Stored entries

§ §

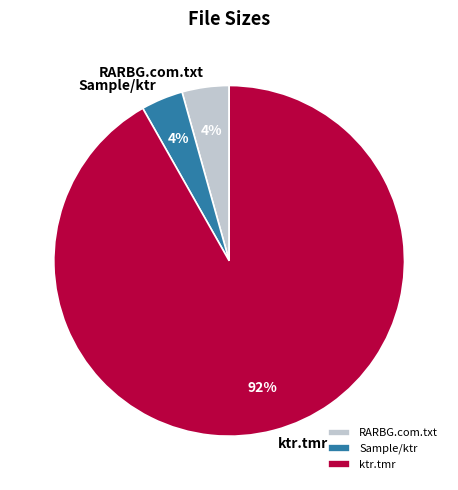

Which has a higher value, RARBG.com.txt or ktr.tmr?

ktr.tmr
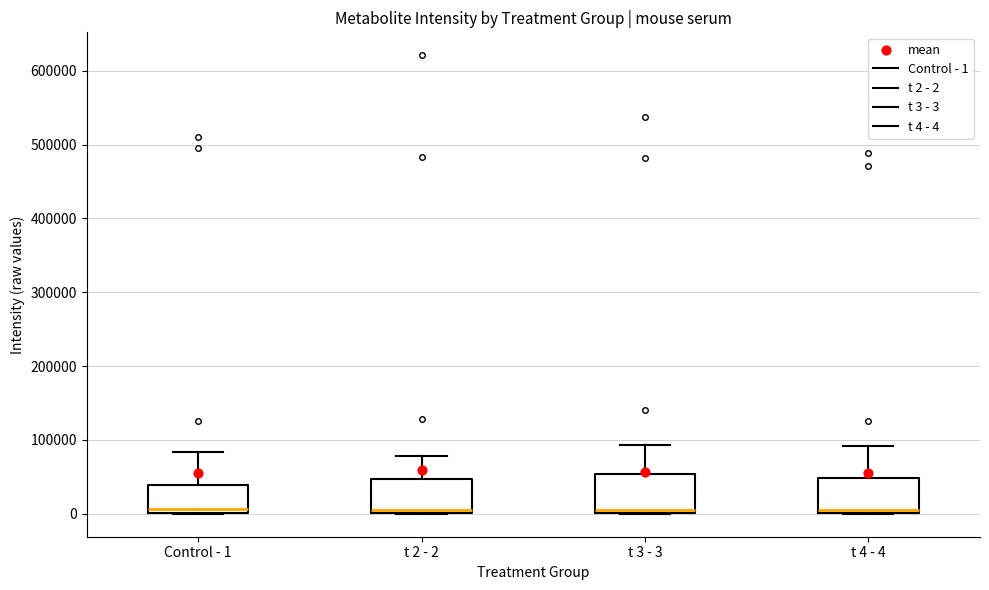

Where is the upper edge of the box for t 3 - 3 on the y-axis? The values are not printed on the chart, so give them approximately, as read against the axis.

50000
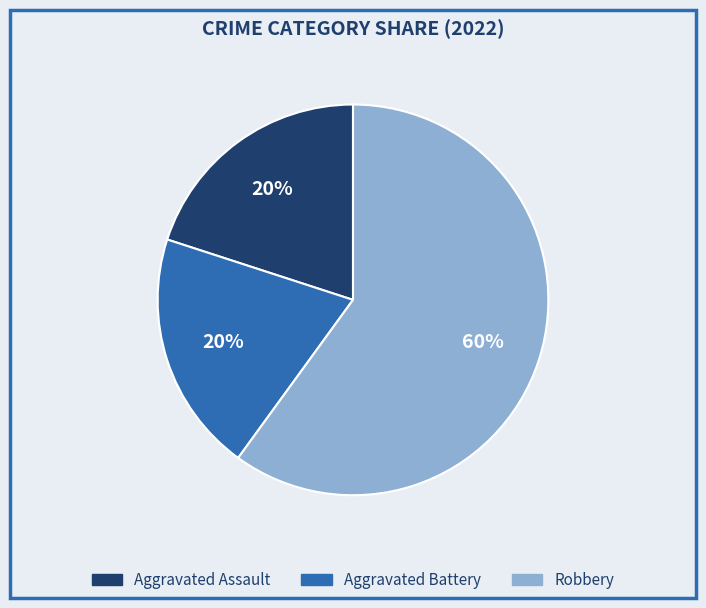

Which slice represents more than half of the pie?

Robbery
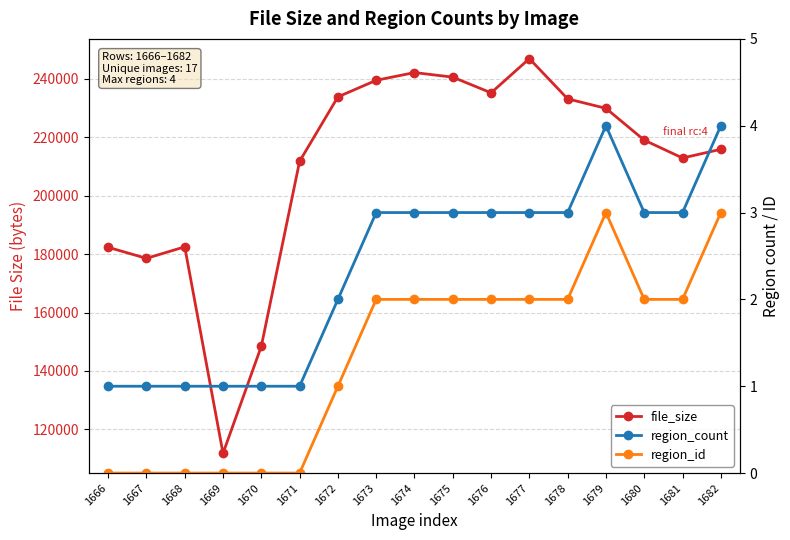

What is the average value of the region_id series?

1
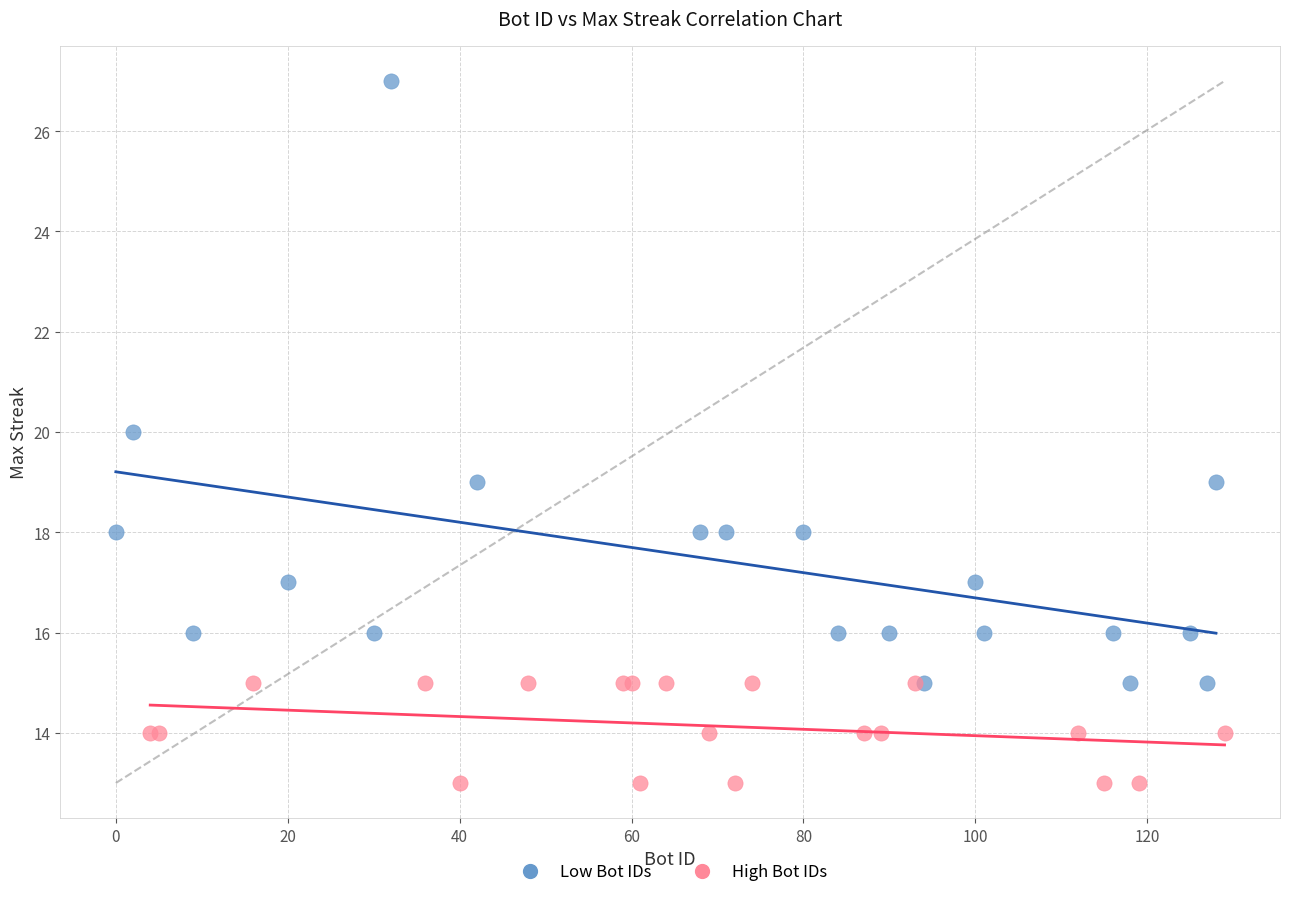

What are all the series names shown in the legend?

Low Bot IDs, High Bot IDs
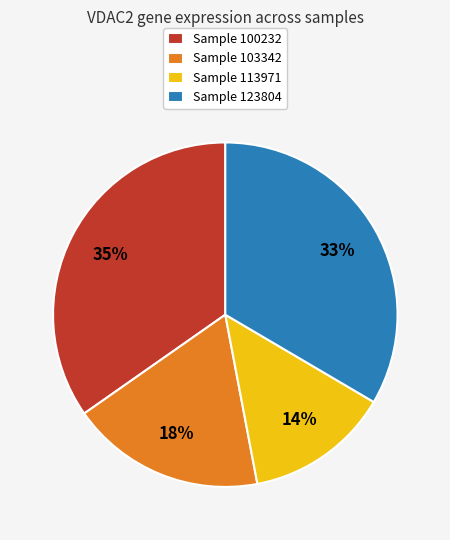

To the nearest percent, what is the difference between the Sample 113971 and Sample 100232 slice percentages?

21%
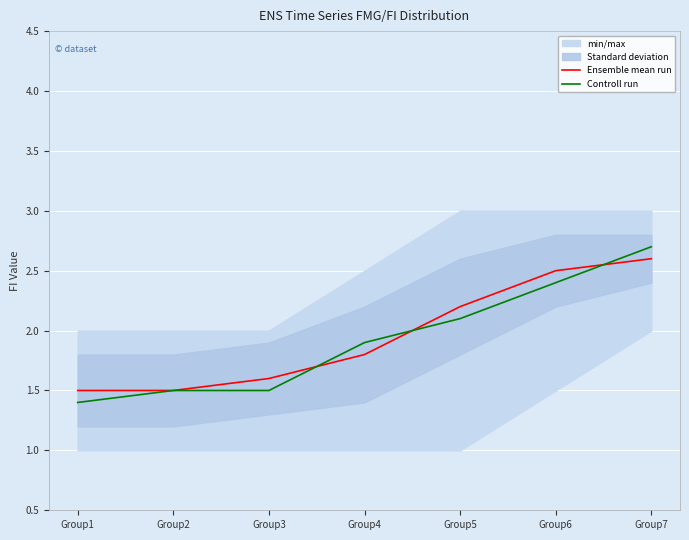

Count the Ensemble mean run values in the range 1 to 2.

4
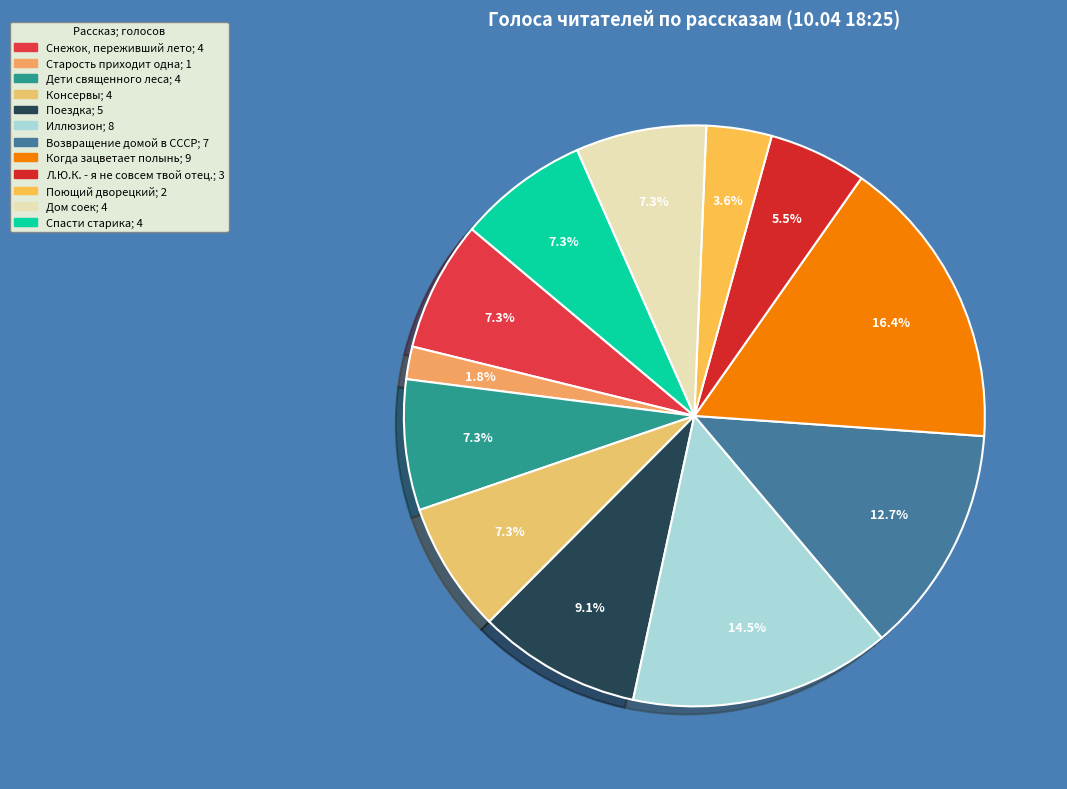

True or false: Консервы accounts for 1% of the total.

False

§ §

- ASSIGNMENT -
Print all of the stored entries above word for word, omitting the pictures.

- WRITTEN ANSWER -
Which has a higher value, RARBG.com.txt or ktr.tmr?

ktr.tmr

Where is the upper edge of the box for t 3 - 3 on the y-axis? The values are not printed on the chart, so give them approximately, as read against the axis.

50000

Which slice represents more than half of the pie?

Robbery

What is the average value of the region_id series?

1

What are all the series names shown in the legend?

Low Bot IDs, High Bot IDs

To the nearest percent, what is the difference between the Sample 113971 and Sample 100232 slice percentages?

21%

Count the Ensemble mean run values in the range 1 to 2.

4

True or false: Консервы accounts for 1% of the total.

False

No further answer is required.